Ahh okay. So in this question do we just disregard the driver since they are confined to one position?

 

[Timothy.Siu]

Just a sugestion. There are 7! different arrangements. In all of those, either "e" is before "i" or "i" is before "e". If you consider all the arrangements where "e" is before "i", there will be EXACTLY the same number of arrangments where "i" is before "e" (as you simply interchange e with i)

So "e" precedes "i" in half of the total no. of arrangements. = 0.5 x 7! = 2520

Your reasoning is more mathematically correct though. Dno if they'd accept this.

thats the way i would do it.

 

[lychnobity]

Ahh okay. So in this question do we just disregard the driver since they are confined to one position?

yes

 

[Smilebuffalo]

23.ii.
working it out similarly to the above question,
if e is in the first position, i can be in three positions and the rest are 5P5.
if e is in the second position, i can be in two positions and the rest are 5P5.
if e is in the third position, i can be in one position and the rest are 5P5.
which makes..

This question seems a bit ambiguous. Did it mean that there has to be exactly 3 letters between e and i? Or did it mean a minimum of 3 letters between e and i? You're solution assumes 3 or more letters apart right? :S

 

[ninetypercent]

Ahh okay. So in this question do we just disregard the driver since they are confined to one position?

yeah you can, but the theory behind it is that you multiply by one

This question seems a bit ambiguous. Did it mean that there has to be exactly 3 letters between e and i? Or did it mean a minimum of 3 letters between e and i? You're solution assumes 3 or more letters apart right? :S

ii) there are 3 letters between e and i (answer = 720)

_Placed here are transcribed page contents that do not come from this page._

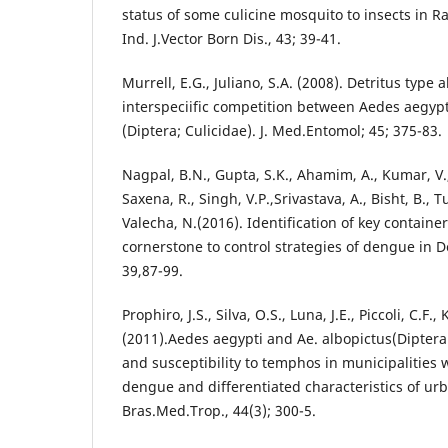
status of some culicine mosquito to insects in R
Ind. J.Vector Born Dis., 43; 39-41.
Murrell, E.G., Juliano, S.A. (2008). Detritus type 
interspeciific competition between Aedes aegyp
(Diptera; Culicidae). J. Med.Entomol; 45; 375-83.
Nagpal, B.N., Gupta, S.K., Ahamim, A., Kumar, V.
Saxena, R., Singh, V.P.,Srivastava, A., Bisht, B., T
Valecha, N.(2016). Identification of key containe
cornerstone to control strategies of dengue in D
39,87-99.
Prophiro, J.S., Silva, O.S., Luna, J.E., Piccoli, C.F.,
(2011).Aedes aegypti and Ae. albopictus(Diptera:
and susceptibility to temphos in municipalities 
dengue and differentiated characteristics of urb
Bras.Med.Trop., 44(3); 300-5.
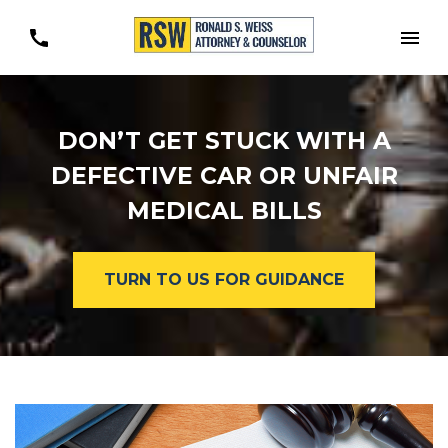
Togg
DON’T GET STUCK WITH A
DEFECTIVE CAR OR UNFAIR
MEDICAL BILLS
TURN TO US FOR GUIDANCE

its exactly three letters. hermand's solution is assuming ONLY 3 letters apart.

 

[lychnobity]

This question seems a bit ambiguous. Did it mean that there has to be exactly 3 letters between e and i? Or did it mean a minimum of 3 letters between e and i? You're solution assumes 3 or more letters apart right? :S

hmm I read the question. Seems it requires exactly 3 letters in between

23. Find the number of arrangements of the letters in the word pencils if:

ii) there are 3 letters between e and i (answer = 720)

There are 3 ways for the e & i to be separated (look down, I think from what you didn't get from hermand's solution is the arrangement can be taken from both ends), 5! to arrange the other letters, and 2 for the e & i to swap places

3 x 2 x 5! = 720

E __ __ __ I __ __
__ E __ __ __ I __
__ __ E __ __ __ I

 

[Smilebuffalo]

nevermind. lychnobity clarified it.

 

[hermand]

yeah you can, but the theory behind it is that you multiply by one



ii) there are 3 letters between e and i (answer = 720)

its exactly three letters. hermand's solution is assuming ONLY 3 letters apart.

no, my sol'n considers anything more than three letters apart. i don't understand why i got the same answer? cause it didn't say exactly three letters apart i assumed it meant at least.

EDIT; realised what i did. cause i assumed e still had to precede i because when i did it that way (was going to do it as their positions being interchangeable too) i got the given answer.

damn being given the answer. it confussed me.